July 23 (Bloomberg) -- Corn futures tumbled to a 33-month low as forecasts for cool, wet weather improved prospects for a crop expected to be a record in the U.S., the world’s biggest grower. Wheat fell to a one-year low, and soybeans declined.
Precipitation is expected in Iowa, the top U.S. grower of corn and soybeans, and in Illinois over the next six to 10 days, Commodity Weather Group said today in a report. Rain in the Mississippi River Delta region also will benefit crops. Yields in southwestern Illinois will jump 60 percent from last year’s drought-damaged harvest to 183.3 bushels an acre, field samples taken yesterday by Doane Advisory Services Co. showed.
Farmers will harvest more corn than ever this year and 29 percent more than 2012, when the worst drought since the 1930s damaged Midwest fields, the U.S. Department of Agriculture said. Prices are 38 percent lower than a year ago, making global food cheaper and reducing feed costs for meat companies including Tyson Foods Inc. and ethanol refiners including Archer-Daniels-Midland Co. The USDA forecast domestic corn inventories will more than double by September 2014.
“The buyers out here have no fear, whether it’s the livestock feeders or an ethanol producers,” Dale Durchholz, a senior market adviser at Agrivisor LLC in Bloomington, Illinois, said by telephone. “The crop is going to be big enough to see a fairly big build in ending stocks. I don’t see any rush to buy.”
Corn futures for December delivery tumbled 2.5 percent to settle at $4.855 a bushel at 1:15 p.m. on the Chicago Board of Trade, after touching $4.82, the lowest for a most-active contract since Oct. 5, 2010.
The domestic harvest will jump to 13.95 billion bushels this year, up from a six-year low of 10.78 billion in 2012, the USDA said July 11. Stockpiles on Sept. 1, 2014, before next year’s harvest, will jump to 1.959 billion bushels from an estimated 729 million this year, the agency said.
Nationwide, yields are expected to jump to 156.5 bushels an acre from 123.4 bushels last year, according to the USDA. Growers seeded 97.4 million acres, the most since 1936, and are forecast to harvest corn from 89.1 million acres.
Food costs have dropped in six of the past nine months and are down 11 percent since reaching a record in February 2011, according to the United Nations. Shares of Springdale, Arkansas-based Tyson Foods climbed 39 percent this year through yesterday as lower feed costs helped boost earnings at its chicken and pork units.
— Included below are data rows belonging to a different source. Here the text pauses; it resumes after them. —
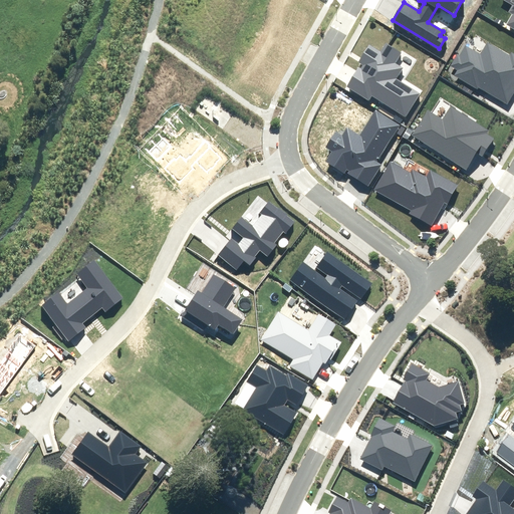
[(457,70),(454,75),(479,89),(479,88),(508,105),(513,95),(513,53),(511,51),(508,55),(487,42),(480,54),(466,45),(461,54),(458,53),(450,66),(457,70)]
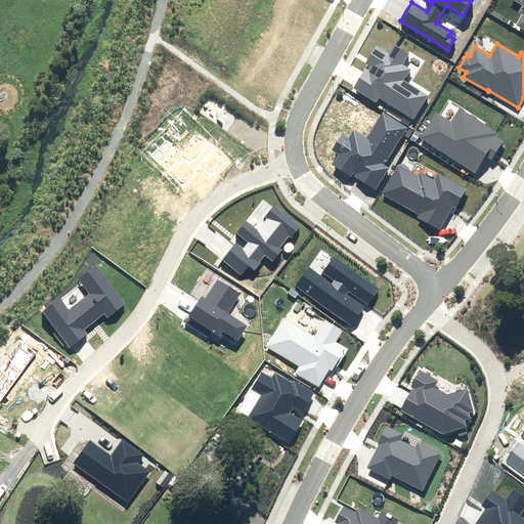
[(367,66),(353,88),(376,102),(379,98),(411,119),(427,95),(404,82),(411,71),(402,66),(408,55),(393,45),(389,53),(376,45),(364,63),(367,66)]
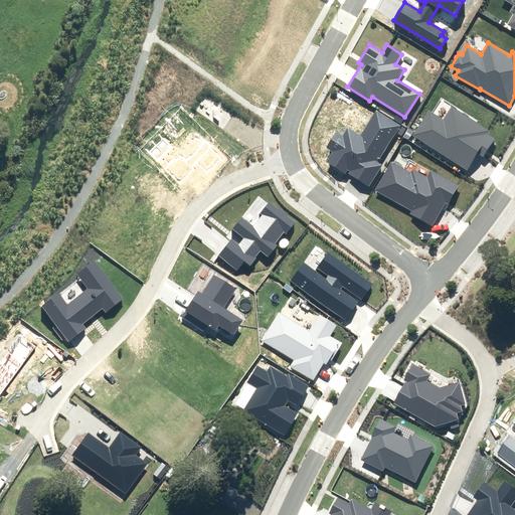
[(430,111),(413,136),(467,170),(477,154),(482,158),(495,139),(489,135),(491,132),(452,107),(444,119),(430,111)]
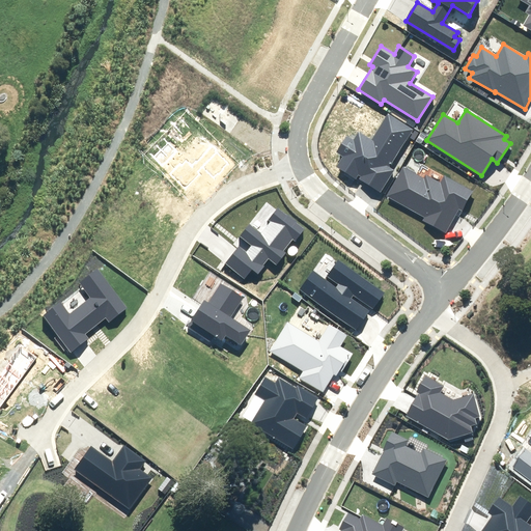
[(343,158),(337,167),(356,179),(359,176),(361,177),(359,179),(380,193),(395,169),(389,166),(412,131),(389,116),(371,142),(359,133),(354,141),(345,135),(335,151),(343,158)]
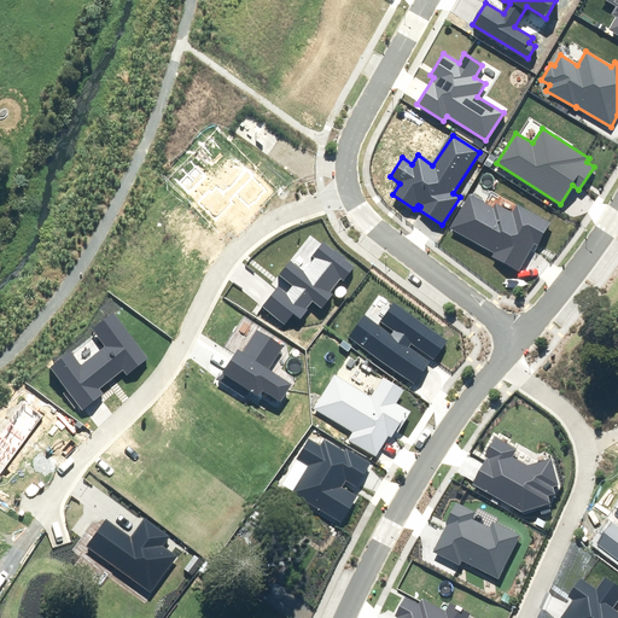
[(468,194),(450,229),(494,252),(491,256),(519,270),(534,244),(537,246),(551,222),(518,204),(512,214),(495,204),(493,208),(468,194)]
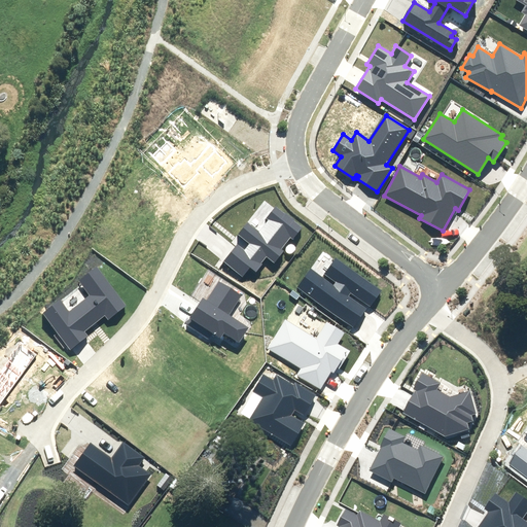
[(238,244),(224,260),(243,276),(250,268),(255,272),(268,257),(274,262),(284,251),(281,249),(290,237),(293,240),(303,229),(276,207),(267,217),(269,219),(259,232),(247,222),(238,234),(249,244),(245,249),(238,244)]
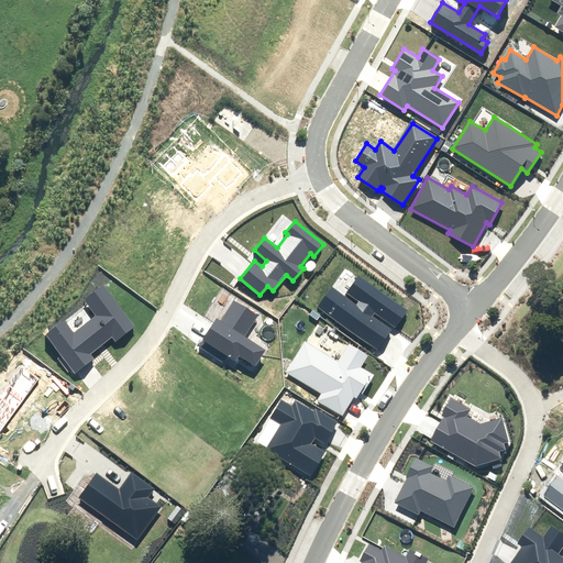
[(332,287),(318,308),(378,350),(393,330),(372,316),(375,312),(395,327),(407,310),(359,276),(346,293),(360,301),(357,305),(332,287)]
Expected rains will help improve conditions for corn after a month of “not ideal” weather, especially in Iowa, where a hot, dry spell probably reduced yield prospects from earlier forecasts, Christopher Narayanan, the head of agricultural research at Societe Generale SA in New York, said in a telephone interview.
Wheat futures for September delivery fell 0.9 percent to $6.5375 a bushel on the CBOT, after touching $6.505, the lowest for a most-active contract since June 19, 2012.
Soybean futures for delivery in November slipped 2.2 percent to $12.6025 a bushel in Chicago, the first decline in three sessions.